> **Task instructions**
Only the lines from the one containing "left knee: (374, 356)" through the one containing "right back paw: (262, 437)" should be printed, exactly as they appear below, with both ends included.

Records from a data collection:
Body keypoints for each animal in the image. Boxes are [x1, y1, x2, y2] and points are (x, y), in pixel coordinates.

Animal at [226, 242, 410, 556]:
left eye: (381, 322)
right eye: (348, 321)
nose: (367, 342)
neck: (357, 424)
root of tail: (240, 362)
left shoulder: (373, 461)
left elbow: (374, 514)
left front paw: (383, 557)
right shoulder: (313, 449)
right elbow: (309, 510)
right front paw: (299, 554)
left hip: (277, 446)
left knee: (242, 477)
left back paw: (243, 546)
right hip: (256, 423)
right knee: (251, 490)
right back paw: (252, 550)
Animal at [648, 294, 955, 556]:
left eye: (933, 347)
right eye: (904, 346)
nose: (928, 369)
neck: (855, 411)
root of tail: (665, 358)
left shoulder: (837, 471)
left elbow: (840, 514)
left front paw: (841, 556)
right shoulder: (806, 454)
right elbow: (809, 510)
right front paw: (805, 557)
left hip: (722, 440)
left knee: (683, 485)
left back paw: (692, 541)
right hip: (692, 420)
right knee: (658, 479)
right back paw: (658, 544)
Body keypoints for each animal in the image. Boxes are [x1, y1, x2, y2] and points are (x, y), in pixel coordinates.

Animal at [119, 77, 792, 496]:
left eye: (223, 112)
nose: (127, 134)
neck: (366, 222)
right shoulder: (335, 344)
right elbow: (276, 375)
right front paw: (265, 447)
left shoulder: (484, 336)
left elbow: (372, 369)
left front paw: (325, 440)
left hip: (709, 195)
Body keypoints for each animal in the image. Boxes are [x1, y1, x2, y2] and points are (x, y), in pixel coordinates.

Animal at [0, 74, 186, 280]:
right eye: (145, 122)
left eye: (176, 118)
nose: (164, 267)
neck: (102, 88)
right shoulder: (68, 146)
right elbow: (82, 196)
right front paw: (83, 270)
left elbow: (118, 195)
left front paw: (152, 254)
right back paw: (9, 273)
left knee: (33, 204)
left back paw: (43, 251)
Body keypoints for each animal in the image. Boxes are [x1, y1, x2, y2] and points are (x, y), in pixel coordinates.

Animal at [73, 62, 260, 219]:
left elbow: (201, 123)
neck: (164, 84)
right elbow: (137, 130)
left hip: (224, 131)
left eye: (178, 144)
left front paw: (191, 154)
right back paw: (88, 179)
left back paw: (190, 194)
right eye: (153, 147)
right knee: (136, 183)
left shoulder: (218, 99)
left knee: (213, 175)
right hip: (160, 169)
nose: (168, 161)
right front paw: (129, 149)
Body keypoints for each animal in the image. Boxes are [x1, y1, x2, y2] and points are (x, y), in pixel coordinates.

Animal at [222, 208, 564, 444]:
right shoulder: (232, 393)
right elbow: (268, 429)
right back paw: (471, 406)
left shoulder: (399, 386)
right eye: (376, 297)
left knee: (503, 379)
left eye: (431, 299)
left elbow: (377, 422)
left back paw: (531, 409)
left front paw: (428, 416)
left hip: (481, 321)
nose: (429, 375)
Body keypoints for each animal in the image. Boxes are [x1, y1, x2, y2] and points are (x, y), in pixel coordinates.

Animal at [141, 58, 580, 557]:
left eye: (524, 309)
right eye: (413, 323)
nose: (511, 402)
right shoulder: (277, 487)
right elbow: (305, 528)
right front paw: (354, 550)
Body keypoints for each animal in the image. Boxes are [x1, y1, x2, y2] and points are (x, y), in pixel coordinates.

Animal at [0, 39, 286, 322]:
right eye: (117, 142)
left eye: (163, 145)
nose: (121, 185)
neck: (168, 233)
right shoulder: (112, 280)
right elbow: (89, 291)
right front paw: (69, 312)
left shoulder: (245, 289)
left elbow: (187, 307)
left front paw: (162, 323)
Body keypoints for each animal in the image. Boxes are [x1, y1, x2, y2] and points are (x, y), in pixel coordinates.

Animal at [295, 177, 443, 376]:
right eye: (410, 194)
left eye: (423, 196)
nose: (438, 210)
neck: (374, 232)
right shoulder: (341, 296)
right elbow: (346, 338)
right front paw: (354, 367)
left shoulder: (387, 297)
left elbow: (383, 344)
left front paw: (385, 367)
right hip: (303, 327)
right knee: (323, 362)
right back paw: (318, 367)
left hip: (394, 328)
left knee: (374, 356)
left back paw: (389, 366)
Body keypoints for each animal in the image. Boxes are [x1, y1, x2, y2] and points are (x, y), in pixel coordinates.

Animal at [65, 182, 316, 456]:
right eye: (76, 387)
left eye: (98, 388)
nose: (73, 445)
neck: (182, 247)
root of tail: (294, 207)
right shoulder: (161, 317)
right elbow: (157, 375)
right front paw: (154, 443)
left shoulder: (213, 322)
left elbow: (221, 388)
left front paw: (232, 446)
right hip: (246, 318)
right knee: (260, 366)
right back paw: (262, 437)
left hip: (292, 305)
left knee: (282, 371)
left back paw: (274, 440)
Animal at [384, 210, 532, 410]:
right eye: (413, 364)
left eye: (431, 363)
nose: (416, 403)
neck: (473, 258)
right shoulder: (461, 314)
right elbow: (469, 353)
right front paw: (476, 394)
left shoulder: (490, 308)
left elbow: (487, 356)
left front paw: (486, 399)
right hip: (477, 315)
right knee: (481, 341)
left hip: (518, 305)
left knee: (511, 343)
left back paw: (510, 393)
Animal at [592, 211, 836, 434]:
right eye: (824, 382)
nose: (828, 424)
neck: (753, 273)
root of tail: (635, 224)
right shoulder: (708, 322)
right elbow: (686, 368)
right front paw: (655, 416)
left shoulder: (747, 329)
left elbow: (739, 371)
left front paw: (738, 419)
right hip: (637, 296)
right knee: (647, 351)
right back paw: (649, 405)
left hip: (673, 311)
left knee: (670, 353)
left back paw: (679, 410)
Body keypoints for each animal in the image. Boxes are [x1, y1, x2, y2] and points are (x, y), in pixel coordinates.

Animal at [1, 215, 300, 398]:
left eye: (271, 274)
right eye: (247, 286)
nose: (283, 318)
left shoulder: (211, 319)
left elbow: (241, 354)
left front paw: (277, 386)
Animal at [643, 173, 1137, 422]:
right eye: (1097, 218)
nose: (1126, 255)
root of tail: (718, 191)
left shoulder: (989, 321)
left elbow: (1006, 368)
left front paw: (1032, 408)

> **Task answer**
left knee: (374, 356)
left back paw: (389, 366)
Body keypoints for each animal in the image. Boxes are [x1, y1, x2, y2] and points are (x, y), in pixel coordinates.

Animal at [65, 182, 316, 456]:
right eye: (76, 387)
left eye: (98, 388)
nose: (73, 445)
neck: (182, 247)
root of tail: (294, 207)
right shoulder: (161, 317)
right elbow: (157, 375)
right front paw: (154, 443)
left shoulder: (213, 322)
left elbow: (221, 388)
left front paw: (232, 446)
right hip: (246, 318)
right knee: (260, 366)
right back paw: (262, 437)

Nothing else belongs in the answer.